A special fire alarm system must be provided on the stage.
All scenery must be treated with a suitable fireproofing compound.
All parts of the building used by the audience must be equipped with two separate lighting systems, one of which is known as the “Emergency Lighting” and must be kept lighted at all times while the audience is in the building.
A suitable supply of axes, pike poles, and fire extinguishers must be kept on hand.
There must be regular drills of employes on the use of these appliances and in the operations of doors and vents.
All doors must swing to the outside.
FIGURE 124.
The Stage.—Figure 124 is a floor plan of a typical stage, showing the orchestra pit O, foot lights F, steel curtain C, switchboard S, stage pockets Q, proscenium side lights P, and general arrangement of scenery. The foot lights are not always curved but it seems advantageous to arrange them in this way. The rows of seats are of necessity curved so as to face each patron squarely toward the stage. If then the stage and foot lights are curved in the same way, the actors will be able to come that much closer to the audience and can thus make themselves more easily heard. The curving of the foot lights will have the further advantage of illuminating the sides of an actor more than would be the case if they were laid out in a straight line.
At each side of the steel curtain are the proscenium side lights. In some cases these lights are arranged on the audience side of the curtain, the object being to arrange them as far in front of the stage as possible. The location of these lights is awkward and it is difficult to get light from them in a useful direction.

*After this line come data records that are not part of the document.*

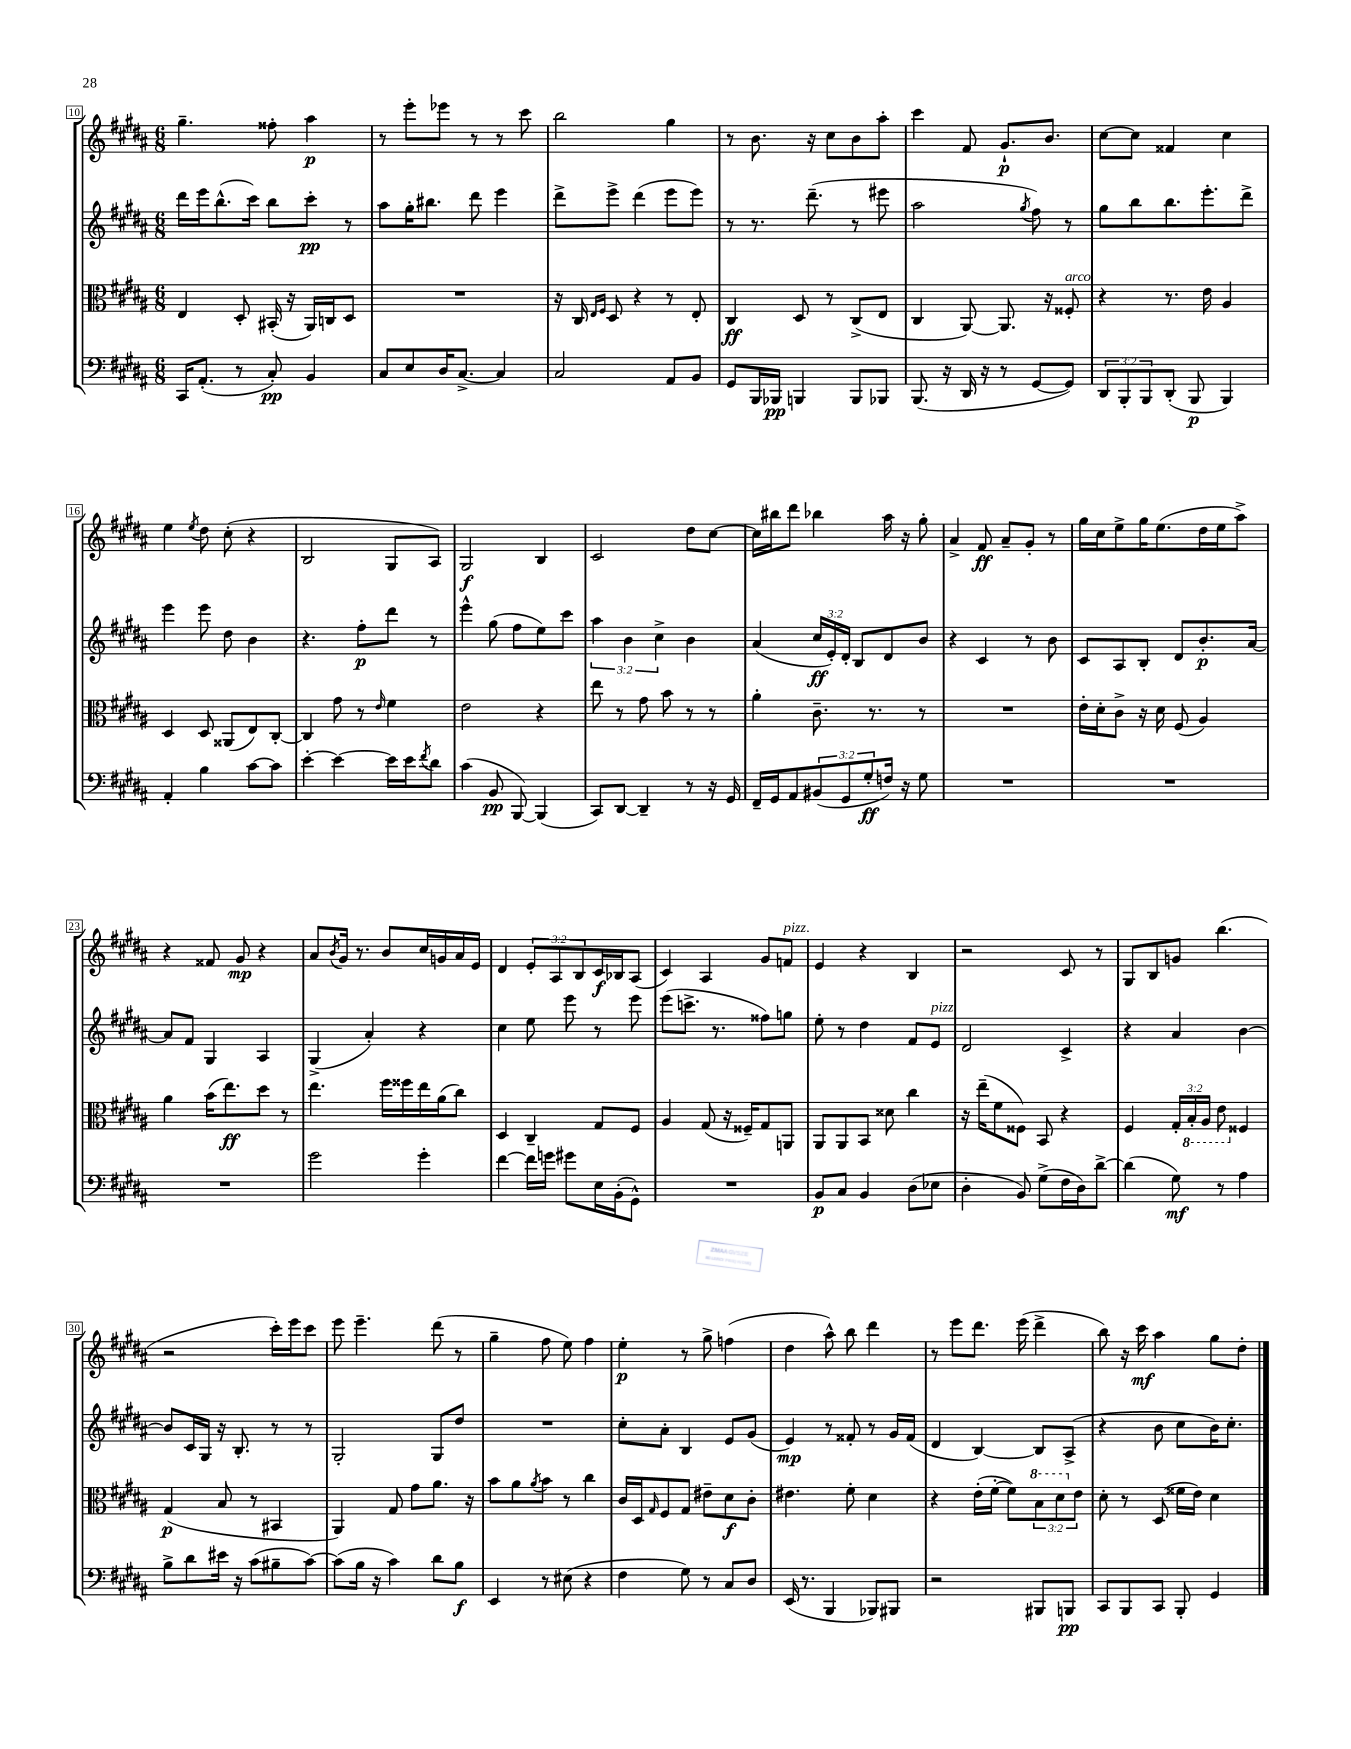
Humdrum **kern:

**kern	**kern	**kern	**kern
*staff4	*staff3	*staff2	*staff1
*clefF4	*clefC3	*clefG2	*clefG2
*k[f#c#g#d#a#]	*k[f#c#g#d#a#]	*k[f#c#g#d#a#]	*k[f#c#g#d#a#]
*M6/8	*M6/8	*M6/8	*M6/8
16CC#	4E	16ddd#	4.gg#~
(8.AA#'	.	16eee	.
.	.	(8.bb^^	.
8r	8D#'	.	.
.	.	16ccc#)	.
8C#')	(16BB#'	8bb	8ff##'
.	16r	.	.
4BB	16AA#)	8ccc#'	4aa#
.	16C	.	.
.	8D#	8r	.
=	=	=	=
8C#	2.r	8aa#	8r
8E	.	16gg#'	8eee'
.	.	8.bb#	.
16D#	.	.	8eee-
[8.C#^	.	.	.
.	.	8ddd#	8r
4C#]	.	4eee	8r
.	.	.	8ccc#
=	=	=	=
2C#	16r	8ddd#^	2bb
.	16C#	.	.
.	16qqE	.	.
.	16qqF#	.	.
.	8D#	8eee^	.
.	4r	(4ddd#	.
8AA#	8r	8eee	4gg#
8BB	8E'	8eee)	.
=	=	=	=
8GG#	4C#	8r	8r
16BBB	.	8.r	8.b
16BBB-	.	.	.
4BBB	8D#	.	.
.	.	(8.ddd#~	16r
.	8r	.	8cc#
8BBB	(8C#^	8r	8b
8BBB-	8E	8eee#	8aa#'
=	=	=	=
(8.BBB	4C#	2aa#	4ccc#
16r	.	.	.
16DD#	[8AA#)	.	8f#
16r	.	.	.
8r	8.AA#]	.	8.g#`
.	.	8qgg#	.
[8GG#	.	8ff#)	.
.	16r	.	8.b
8GG#])	8F##'	8r	.
=	=	=	=
12DD#	4r	8gg#	[8cc#
12BBB'	.	.	.
.	.	8bb	8cc#]
12BBB	.	.	.
(8DD#'	8.r	8.bb	4f##
8BBB	.	.	.
.	16e	8.eee'	.
4BBB)	4A#	.	4cc#
.	.	8ddd#^	.
=	=	=	=
4AA#'	4D#	4eee	4ee
.	.	.	8qee
4B	8D#	8eee	8dd#
.	(8AA##	8dd#	(8cc#'
[8c#	8E)	4b	4r
8c#]	[8C#'	.	.
=	=	=	=
[4e'	4C#]	4.r	2B
4e_	8g#	.	.
.	8r	8ff#'	.
.	16qqe	.	.
16e]	4f#	8ddd#	8G#
16e	.	.	.
8qf#	.	.	.
8d#	.	8r	8A#)
=	=	=	=
(4c#	2e	4eee^^	2G#
8BB	.	(8gg#	.
[8BBB)	.	8ff#	.
(4BBB]	4r	8ee)	4B
.	.	8ccc#	.
=	=	=	=
8CC#)	8ee	6aa#	2c#
[8DD#	8r	.	.
.	.	6b	.
4DD#~]	8g#	.	.
.	.	6cc#^	.
.	8b	.	.
8r	8r	4b	8dd#
16r	8r	.	[8cc#
16GG#	.	.	.
=	=	=	=
16FF#~	4a#'	(4a#	16cc#]
16GG#	.	.	16bb#
8AA#	.	.	8ddd#
(12BB#	8.c#~	24cc#	4bb-
.	.	24e')	.
12GG#	.	24d#'	.
.	.	8B	.
12G#'	.	.	.
.	8.r	.	.
16F)	.	8d#	16aa#
16r	.	.	16r
8G#	8r	8b	8gg#'
=	=	=	=
2.r	2.r	4r	4a#^
.	.	4c#	8f#
.	.	.	8a#~
.	.	8r	8g#'
.	.	8b	8r
=	=	=	=
2.r	16e'	8c#	16gg#
.	16d#'	.	16cc#
.	8c#^	8A#	8ee^
.	16r	8B'	16gg#
.	16d#	.	(8.ee
.	(8F#	8d#	.
.	4A#)	8.b'	16dd#
.	.	.	16ee
.	.	.	8aa#^)
.	.	[16a#	.
=	=	=	=
2.r	4a#	8a#]	4r
.	.	8f#	.
.	(16b	4G#	8f##
.	8.ee)	.	.
.	.	.	8g#
.	8dd#	4A#	4r
.	8r	.	.
=	=	=	=
2g#	4.ee	(4G#^	8a#
.	.	.	8qb
.	.	.	16g#
.	.	.	8.r
.	.	4a#')	.
.	16ff#	.	8b
.	16ff##	.	.
4g#'	16ee	4r	16cc#
.	(16a#	.	16g
.	8cc#)	.	16a#
.	.	.	16e
=	=	=	=
[4f#	4D#	4cc#	4d#
16f#]	4C#~	8ee	12e'
16g	.	.	.
.	.	.	12A#
8g#	.	8eee	.
.	.	.	12B
16E	8G#	8r	16c#
(16BB'	.	.	16B-
8GG#^^)	8F#	8eee	(8A#
=	=	=	=
2.r	4A#	(8eee	4c#)
.	.	8.ccc^	.
.	(8G#	.	4A#
.	.	8.r	.
.	16r	.	.
.	16F##~)	.	.
.	8G#	8ff##)	8g#
.	8AA	8gg	8f
=	=	=	=
8BB	8AA#	8ee'	4e
8C#	8AA#	8r	.
4BB	8BB	4dd#	4r
.	8d##	.	.
(8D#	4cc#	8f#	4B
8E-	.	8e	.
=	=	=	=
4D#'	16r	2d#	2r
.	(16ee~	.	.
.	8f#	.	.
8BB)	8F##)	.	.
(8G#^	8BB	.	.
16F#	4r	4c#^	8c#
16D#)	.	.	.
[8d#^	.	.	8r
=	=	=	=
(4d#]	4F#	4r	8G#
.	.	.	8B
8G#)	24G#'	4a#	8g
.	24BB'	.	.
.	24AA#	.	.
8r	8E	.	(4.bb
4A#	4F##	[4b	.
=	=	=	=
8B^	(4G#	8b]	2r
8d#	.	16c#	.
.	.	16G#	.
16e#	8B	16r	.
16r	.	8.B'	.
(8c#	8r	.	.
8B#~	4BB#	8r	16ccc#')
.	.	.	16eee
[8c#)	.	8r	8ccc#
=	=	=	=
(8c#]	4AA#)	2G#'	8eee
16B	.	.	4.eee~
16r	.	.	.
4c#)	8G#	.	.
.	8g#	.	.
8d#	8.a#	8G#	(8ddd#
8B	.	8dd#	8r
.	16r	.	.
=	=	=	=
4EE	8b	2.r	4gg#~
.	8a#	.	.
.	8qa#	.	.
8r	8b	.	8ff#
(8E#	8r	.	8ee)
4r	4cc#	.	4ff#
=	=	=	=
4F#	16c#	8cc#'	4ee'
.	16D#	.	.
.	16qqG#	.	.
.	8F#	8a#'	.
8G#)	8G#	4B	8r
8r	8e#~	.	8gg#^
8C#	8d#	8e	(4ff
8D#	8c#'	(8g#	.
=	=	=	=
(16EE	4.e#	4e)	4dd#
8.r	.	.	.
4BBB	.	8r	8aa#^^)
.	8f#'	8f##'	8bb
8BBB-)	4d#	8r	4ddd#
8BBB#	.	16g#	.
.	.	(16f##	.
=	=	=	=
2r	4r	4d#	8r
.	.	.	8eee
.	(16e'	[4B)	8.ddd#
.	[16f#'	.	.
.	8f#])	.	.
.	.	.	(16eee
8BBB#	12b	8B]	4ddd#^
.	12dd#	.	.
8BBB	.	(8A#^	.
.	12e	.	.
=	=	=	=
8CC#	8d#'	4r	8bb)
8BBB	8r	.	16r
.	.	.	16ccc#
8CC#	(8D#	8b	4aa#
8BBB'	16f##	8cc#	.
.	16e)	.	.
4GG#	4d#	16b)	8gg#
.	.	8.cc#'	.
.	.	.	8dd#'
==	==	==	==
*-	*-	*-	*-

In most theaters the switchboard is located on the right-hand side of the stage, facing the audience. This is the side from which the stage manager prefers to work and the operating electrician should be close to him. In most well-arranged theaters, the switchboard is raised above the stage level so that it may not obstruct the exits of the actors. Where practicable, the board should be let into the proscenium wall so as to allow the operator to stand as close to the proscenium opening as possible. He should have a full view of the stage at all times, since many of his cues are given by movements of the actors.
The stage pockets are laid out far enough from the center of the stage to insure their being always behind the scenery. If they are brought in too close, it is possible that, in a panorama setting, for instance, they would be visible to the audience.
Doors leading from the stage to the outside are always vestibuled in good houses. The vestibule prevents the wind from blowing the drapery about unduly and also shields the actors from unpleasant drafts.
Dressing rooms are arranged wherever the conditions of the building allow suitable space. Many of them are under the stage and others are arranged on one or both sides of the stage, sometimes very high up.
A view of the stage looking from the rear is shown in Figure 125. This figure shows the vent, the method of border light suspension, bridges for support of arc lamps or other sources of illumination, the fly floor, and the rigging loft, or “grid”.
The rigging loft is generally constructed entirely of iron slats with open spaces between them. This is necessary to insure ventilation in case of fire.